M4ex, however, is itself a deficient measure of liquidity because it omits the private sector’s holdings of foreign-currency deposits and public-sector money-like instruments (i.e. Treasury bills, National Savings and repurchase agreements with the Debt Management Office). A broad aggregate encompassing these items can be calculated from Bank statistics and rose by 3.5% in the year to September – the fastest annual growth in quarterly data since the financial crisis. (This measure has provided superior policy signals over the last decade, clearly identifying monetary excess in 2005-07 while indicating a shortage of liquidity in mid 2008 when M4ex was still rising solidly – a research note providing further details is available on request.)

A growth rate of 3.5% remains low by historical standards but nominal GDP has recently risen faster than money and liquidity, bucking a longer-term tendency to lag. The velocity of circulation, in other words, has increased, probably because negative real interest rates have reduced the demand to hold money – the last sustained upswing in velocity occurred in the 1970s when real rates were similarly negative.

Planned QE2 gilt purchases of £75 billion are equivalent to 3.7% of broad liquidity. QE1 did not result in faster monetary expansion because of a simultaneous effort by companies to repay bank debt and banks to raise capital. With corporate and bank finances much stronger than in 2009, QE2 is likely to suffer less “leakage”. Liquidity growth, therefore, could plausibly rise to more than 5% annually by early 2012 – inconsistent with achievement of the 2% inflation target over the medium term assuming that nominal GDP continues to outpace money.

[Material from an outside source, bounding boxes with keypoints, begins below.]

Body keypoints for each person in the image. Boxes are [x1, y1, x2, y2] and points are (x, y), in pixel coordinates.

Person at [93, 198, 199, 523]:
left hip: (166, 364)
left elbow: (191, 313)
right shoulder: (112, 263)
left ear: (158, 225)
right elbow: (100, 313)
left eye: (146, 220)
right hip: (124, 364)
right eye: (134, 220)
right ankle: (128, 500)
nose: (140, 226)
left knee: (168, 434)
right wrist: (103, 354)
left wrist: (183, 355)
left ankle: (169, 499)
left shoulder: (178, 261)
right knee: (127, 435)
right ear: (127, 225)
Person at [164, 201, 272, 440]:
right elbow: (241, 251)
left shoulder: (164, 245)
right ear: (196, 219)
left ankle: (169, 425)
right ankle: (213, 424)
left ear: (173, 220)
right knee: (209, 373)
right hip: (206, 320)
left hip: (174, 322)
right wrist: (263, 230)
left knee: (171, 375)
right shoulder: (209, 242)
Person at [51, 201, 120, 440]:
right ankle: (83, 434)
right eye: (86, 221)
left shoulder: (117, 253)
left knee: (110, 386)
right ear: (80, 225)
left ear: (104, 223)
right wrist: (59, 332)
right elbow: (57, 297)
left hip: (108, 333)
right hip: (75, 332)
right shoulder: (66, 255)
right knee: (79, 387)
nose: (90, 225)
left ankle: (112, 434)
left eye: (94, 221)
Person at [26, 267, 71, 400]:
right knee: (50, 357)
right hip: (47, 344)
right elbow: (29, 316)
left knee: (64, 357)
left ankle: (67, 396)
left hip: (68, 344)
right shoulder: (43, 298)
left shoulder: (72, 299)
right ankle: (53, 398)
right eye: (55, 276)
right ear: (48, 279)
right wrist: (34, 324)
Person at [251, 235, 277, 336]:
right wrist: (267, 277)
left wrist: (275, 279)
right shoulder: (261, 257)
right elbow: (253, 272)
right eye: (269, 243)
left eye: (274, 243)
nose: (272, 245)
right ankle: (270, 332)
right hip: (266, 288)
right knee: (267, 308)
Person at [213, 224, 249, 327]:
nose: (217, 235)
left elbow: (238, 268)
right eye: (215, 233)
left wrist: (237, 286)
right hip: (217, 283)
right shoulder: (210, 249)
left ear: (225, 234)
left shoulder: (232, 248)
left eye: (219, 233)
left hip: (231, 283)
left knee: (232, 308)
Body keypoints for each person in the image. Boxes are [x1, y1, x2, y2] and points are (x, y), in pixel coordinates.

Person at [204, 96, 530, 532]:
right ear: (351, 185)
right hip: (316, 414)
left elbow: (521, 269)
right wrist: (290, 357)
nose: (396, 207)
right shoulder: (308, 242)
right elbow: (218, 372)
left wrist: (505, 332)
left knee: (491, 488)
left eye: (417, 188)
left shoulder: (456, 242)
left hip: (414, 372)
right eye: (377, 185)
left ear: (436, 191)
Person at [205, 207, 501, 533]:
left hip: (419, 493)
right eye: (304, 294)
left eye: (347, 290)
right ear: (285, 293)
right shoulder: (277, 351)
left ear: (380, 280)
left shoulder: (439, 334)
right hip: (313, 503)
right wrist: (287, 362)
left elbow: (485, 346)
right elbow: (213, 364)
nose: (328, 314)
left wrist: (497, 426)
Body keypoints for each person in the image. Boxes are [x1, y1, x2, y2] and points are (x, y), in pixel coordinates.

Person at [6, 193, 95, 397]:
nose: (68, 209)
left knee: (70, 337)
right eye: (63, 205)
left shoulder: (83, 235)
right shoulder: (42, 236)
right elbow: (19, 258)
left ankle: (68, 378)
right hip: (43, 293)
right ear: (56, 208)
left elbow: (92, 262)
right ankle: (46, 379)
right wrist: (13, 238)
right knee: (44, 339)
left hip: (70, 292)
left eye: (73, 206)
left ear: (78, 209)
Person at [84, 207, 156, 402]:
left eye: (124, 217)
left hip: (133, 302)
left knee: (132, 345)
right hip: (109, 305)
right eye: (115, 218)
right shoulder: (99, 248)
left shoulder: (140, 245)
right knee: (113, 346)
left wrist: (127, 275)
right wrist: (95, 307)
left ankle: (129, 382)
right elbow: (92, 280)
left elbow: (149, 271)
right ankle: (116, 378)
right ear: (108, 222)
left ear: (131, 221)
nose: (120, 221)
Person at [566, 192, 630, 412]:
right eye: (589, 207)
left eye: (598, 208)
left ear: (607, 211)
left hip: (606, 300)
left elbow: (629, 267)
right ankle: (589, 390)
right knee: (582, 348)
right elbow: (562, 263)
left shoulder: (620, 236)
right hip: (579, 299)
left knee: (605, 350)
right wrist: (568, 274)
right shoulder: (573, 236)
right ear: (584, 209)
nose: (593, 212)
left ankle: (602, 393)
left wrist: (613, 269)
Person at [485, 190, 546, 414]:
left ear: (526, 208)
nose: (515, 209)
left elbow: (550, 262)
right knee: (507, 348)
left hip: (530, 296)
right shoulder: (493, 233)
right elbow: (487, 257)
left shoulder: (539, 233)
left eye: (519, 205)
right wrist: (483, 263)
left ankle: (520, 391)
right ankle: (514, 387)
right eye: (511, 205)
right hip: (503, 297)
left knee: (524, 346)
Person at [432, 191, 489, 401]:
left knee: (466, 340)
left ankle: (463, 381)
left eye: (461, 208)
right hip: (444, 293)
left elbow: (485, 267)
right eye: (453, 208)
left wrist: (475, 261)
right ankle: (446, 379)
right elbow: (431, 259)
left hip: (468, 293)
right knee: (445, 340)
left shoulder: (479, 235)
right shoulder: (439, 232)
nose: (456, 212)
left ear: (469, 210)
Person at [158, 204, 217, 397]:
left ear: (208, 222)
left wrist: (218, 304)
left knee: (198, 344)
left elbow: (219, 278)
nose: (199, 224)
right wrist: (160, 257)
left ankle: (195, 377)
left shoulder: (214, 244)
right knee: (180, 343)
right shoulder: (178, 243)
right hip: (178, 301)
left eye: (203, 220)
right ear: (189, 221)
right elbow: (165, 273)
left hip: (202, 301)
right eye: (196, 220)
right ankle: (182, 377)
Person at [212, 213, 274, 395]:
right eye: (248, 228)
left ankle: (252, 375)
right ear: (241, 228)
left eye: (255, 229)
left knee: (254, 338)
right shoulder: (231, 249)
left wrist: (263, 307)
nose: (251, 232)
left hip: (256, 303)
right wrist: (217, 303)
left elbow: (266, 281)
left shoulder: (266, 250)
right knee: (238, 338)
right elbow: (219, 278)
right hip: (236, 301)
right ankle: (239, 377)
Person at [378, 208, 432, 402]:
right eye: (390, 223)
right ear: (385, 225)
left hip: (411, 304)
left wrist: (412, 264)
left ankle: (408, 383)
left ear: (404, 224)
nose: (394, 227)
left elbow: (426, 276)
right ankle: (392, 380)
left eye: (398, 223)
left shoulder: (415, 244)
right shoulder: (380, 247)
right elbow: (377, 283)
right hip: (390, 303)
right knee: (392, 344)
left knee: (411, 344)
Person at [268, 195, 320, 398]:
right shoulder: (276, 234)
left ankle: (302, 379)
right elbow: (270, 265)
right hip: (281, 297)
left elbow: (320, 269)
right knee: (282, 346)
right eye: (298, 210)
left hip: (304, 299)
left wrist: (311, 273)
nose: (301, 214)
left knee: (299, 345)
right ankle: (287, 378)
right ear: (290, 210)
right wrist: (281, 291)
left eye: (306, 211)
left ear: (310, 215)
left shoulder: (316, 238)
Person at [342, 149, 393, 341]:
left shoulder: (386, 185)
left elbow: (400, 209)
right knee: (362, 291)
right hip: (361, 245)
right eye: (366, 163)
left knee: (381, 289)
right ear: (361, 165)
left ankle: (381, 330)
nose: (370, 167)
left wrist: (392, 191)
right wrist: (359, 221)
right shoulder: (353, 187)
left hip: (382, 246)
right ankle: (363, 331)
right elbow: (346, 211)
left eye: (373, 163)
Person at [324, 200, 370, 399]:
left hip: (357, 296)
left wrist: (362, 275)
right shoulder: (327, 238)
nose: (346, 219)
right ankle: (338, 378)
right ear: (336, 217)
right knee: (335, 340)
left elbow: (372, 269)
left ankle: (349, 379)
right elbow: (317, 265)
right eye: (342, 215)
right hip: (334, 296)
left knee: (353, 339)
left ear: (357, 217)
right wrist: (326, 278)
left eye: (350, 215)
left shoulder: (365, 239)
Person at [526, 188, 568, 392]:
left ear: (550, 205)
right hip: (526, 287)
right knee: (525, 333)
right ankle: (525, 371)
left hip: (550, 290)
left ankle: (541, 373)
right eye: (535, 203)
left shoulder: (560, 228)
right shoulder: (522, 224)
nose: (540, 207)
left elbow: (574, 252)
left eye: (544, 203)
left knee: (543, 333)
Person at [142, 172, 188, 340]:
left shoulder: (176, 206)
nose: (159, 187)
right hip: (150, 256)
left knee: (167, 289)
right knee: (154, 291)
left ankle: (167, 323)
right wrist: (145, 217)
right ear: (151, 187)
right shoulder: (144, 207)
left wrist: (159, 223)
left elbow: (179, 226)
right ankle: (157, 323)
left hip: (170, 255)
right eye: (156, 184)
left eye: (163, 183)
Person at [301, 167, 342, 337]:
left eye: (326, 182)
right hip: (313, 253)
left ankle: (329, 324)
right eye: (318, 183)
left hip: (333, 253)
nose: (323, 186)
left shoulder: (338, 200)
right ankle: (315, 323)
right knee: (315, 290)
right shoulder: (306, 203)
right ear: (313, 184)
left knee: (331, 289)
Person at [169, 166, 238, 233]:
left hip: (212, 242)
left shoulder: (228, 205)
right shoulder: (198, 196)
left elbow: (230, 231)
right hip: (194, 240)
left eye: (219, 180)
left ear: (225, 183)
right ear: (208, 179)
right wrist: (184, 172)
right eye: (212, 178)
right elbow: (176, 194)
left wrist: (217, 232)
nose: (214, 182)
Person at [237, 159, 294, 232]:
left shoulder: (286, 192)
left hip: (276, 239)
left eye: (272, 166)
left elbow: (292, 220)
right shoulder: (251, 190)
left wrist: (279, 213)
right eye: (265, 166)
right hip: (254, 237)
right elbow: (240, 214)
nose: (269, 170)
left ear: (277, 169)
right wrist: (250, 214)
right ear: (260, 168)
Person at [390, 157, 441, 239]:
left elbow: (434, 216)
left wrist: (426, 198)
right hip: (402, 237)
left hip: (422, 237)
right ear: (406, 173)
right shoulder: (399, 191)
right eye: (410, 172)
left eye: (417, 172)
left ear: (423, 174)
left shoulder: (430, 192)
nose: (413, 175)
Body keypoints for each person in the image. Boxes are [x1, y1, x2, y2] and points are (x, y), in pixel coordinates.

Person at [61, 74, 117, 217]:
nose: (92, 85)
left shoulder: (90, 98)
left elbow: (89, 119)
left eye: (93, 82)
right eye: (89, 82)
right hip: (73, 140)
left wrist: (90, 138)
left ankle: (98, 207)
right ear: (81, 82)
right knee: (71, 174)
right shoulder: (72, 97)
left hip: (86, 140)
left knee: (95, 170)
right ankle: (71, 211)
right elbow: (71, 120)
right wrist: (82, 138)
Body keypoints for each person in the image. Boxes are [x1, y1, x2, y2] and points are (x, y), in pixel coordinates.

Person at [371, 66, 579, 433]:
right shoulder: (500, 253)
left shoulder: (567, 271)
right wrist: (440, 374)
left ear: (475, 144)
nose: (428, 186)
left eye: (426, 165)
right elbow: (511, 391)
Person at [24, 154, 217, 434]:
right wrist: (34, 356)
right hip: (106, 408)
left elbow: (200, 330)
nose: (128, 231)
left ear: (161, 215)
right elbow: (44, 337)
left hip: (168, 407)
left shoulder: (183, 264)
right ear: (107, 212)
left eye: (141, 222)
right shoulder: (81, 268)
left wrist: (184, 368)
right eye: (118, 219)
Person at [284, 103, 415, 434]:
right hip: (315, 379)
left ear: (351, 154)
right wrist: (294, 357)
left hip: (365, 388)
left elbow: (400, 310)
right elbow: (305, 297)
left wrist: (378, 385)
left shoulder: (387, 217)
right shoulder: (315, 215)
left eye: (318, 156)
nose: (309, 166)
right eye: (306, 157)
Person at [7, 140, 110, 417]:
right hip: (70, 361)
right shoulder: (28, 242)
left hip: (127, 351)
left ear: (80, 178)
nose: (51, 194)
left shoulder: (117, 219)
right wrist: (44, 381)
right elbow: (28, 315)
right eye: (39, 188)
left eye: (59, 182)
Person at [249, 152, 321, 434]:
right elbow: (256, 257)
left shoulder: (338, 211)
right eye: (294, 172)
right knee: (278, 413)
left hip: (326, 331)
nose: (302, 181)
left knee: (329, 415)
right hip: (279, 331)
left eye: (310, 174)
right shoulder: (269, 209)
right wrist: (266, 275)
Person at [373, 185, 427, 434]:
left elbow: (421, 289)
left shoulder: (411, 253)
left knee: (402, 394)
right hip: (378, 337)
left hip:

Today’s statistics also reveal that foreign investors hoovered up £12.0 billion of the £15.0 billion of gilts issued by the DMO in September. Rather than representing a vote of confidence in UK fiscal and monetary policy, strong foreign demand probably reflects capital flight from the Eurozone – the £12.0 billion inflow was the largest since a £13.6 billion purchase in April 2010 as the first Greek crisis was kicking off.